The groups function of Goodreads is incredibly retro. The message board–like area of the site where people can chat with like-minded readers needs an update of its own. For a site that focuses a lot on the social aspect of reading, it makes it markedly difficult to engage with other readers.
No ability for half-star ratings.
Perhaps the biggest complaint of all from users was the cry for a better rating system. Rating anything from one to five is difficult, I’m always struggling to decide on the best and most fair rating for the books I read, and the limitations of the Goodreads star-system make rating reads that much more challenging. There’s a difference between a 3-star book and a 3.5-star book, and the readers I polled felt the same way.
What People Love About Goodreads
That’s not to say the platform is doomed and that users are looking for a way out. There’s a lot to love about Goodreads. It’s why the people who shared their thoughts have been on the platform for a decade or more aren’t looking to migrate to something shiny and new. There’s a comfortable familiarity and a lot to like.
People love the yearly reading challenge. I myself credit the Goodreads challenge (in addition to the 24-Hour Readathon) for my renewed love of reading. Every year, I challenge myself a little more and feel motivated to gobble up books at a faster speed when the sidebar box tells me I’m behind on my goal.
Folks also enjoy seeing what their friends are reading and what they think of those books. Many users enjoy using GR as a tracking tool. The platform also has excellent integration with Kindle, and although the search needs work, it’s easy to scan and find books using barcodes.
What does the future hold for Goodreads?
In the midst of communicating with frustrated and conflicted users, I decided to contact Goodreads directly to find out about their plans for the platform.
Goodreads CEO, Veronica Moss assured me that the company has heard the feedback from users and agrees that there’s a need for improvement. She also highlighted some of the recent feature implementations of note, including Kindle integration and the ability for users to view notes and annotations from authors.

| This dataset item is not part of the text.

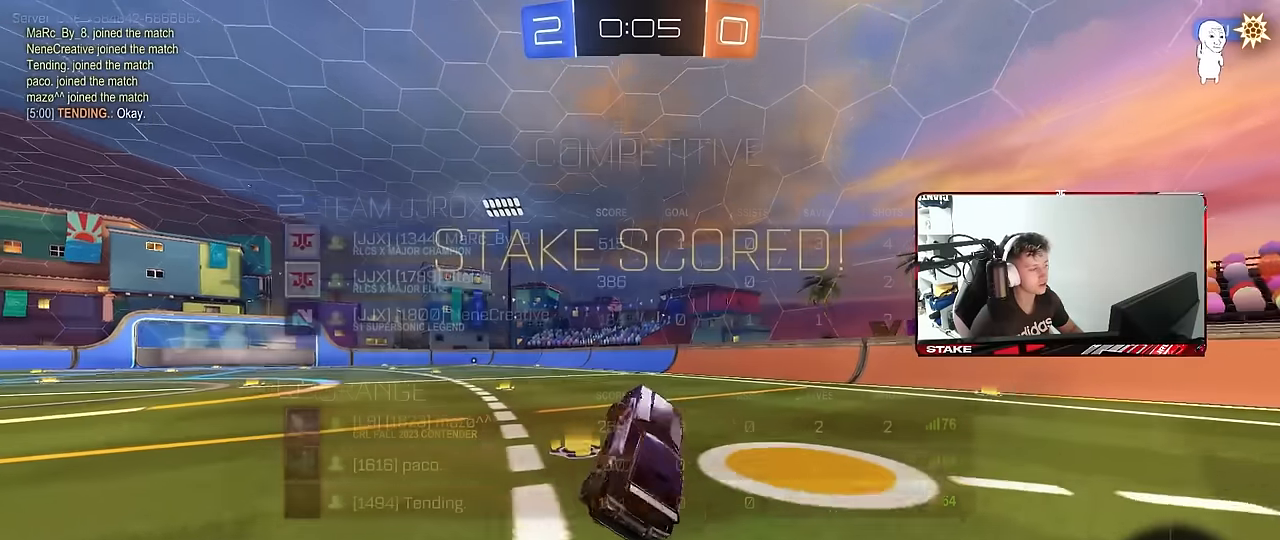
{"keys": ["a", "w"], "mouse": ["right"], "mouse_move": "still", "events": [[50, "w", "down"], [133, "tab", "down"], [283, "tab", "up"], [367, "a", "down"], [467, "mouse_right", "down"]]}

While she wouldn’t comment specifically about other features in the works—yes, I asked about half stars; for the love of everything book-related, give us the half stars—she did say that “[users] can expect to see updates across the board.” She was mum on which updates were in progress but wanted to assure the Goodreads community that improvements are actively being worked on and that there are additional planned improvements on the docket.
Current Alternatives to Goodreads
If Goodreads has you pulling your hair, I wouldn’t recommend abandoning the platform anytime soon. I’m excited to see what’s on the horizon, but if you’re seeking an alternative or looking for a book-related site with a specific functionality, here are a few options to consider:
Use an excel or Google sheet to plan and log your reading. There are many surprisingly detailed user-created sheets available online.
Whether you’re a bullet-journal aficionado or prefer a premade option, a notebook of sorts is a great analog way to track reading.
Calibre is an open-source software designed for cataloging and organizing ebooks.
The LibraryThing website is a social book cataloging website. In addition to books, users can catalog other types of media, including movies and music.
The smartphone application allows users to keep a running list of the books they’ve read and want to read.
Booknshelf is another open-source website that’s very similar to Goodreads and allows users to log and track their books.
If you’re looking for somewhere to find reliable reviews, BookBrowse is a viable alternative to Goodreads. Users can access book reviews, interviews with authors, and other book-related content.
If you gravitate towards books recommended by the world’s successful tastemakers, Bookicious might be for you.
Type in the name of a book or author you love and instantly receive recommendations for suggestions of what to read next.
Markedly similar to Goodreads, Booklikes was a popular choice for former Goodreads members who left the platform shortly after the Amazon acquisition.
If you’re merely interested in cataloging your home library, try out the Libib website and companion app.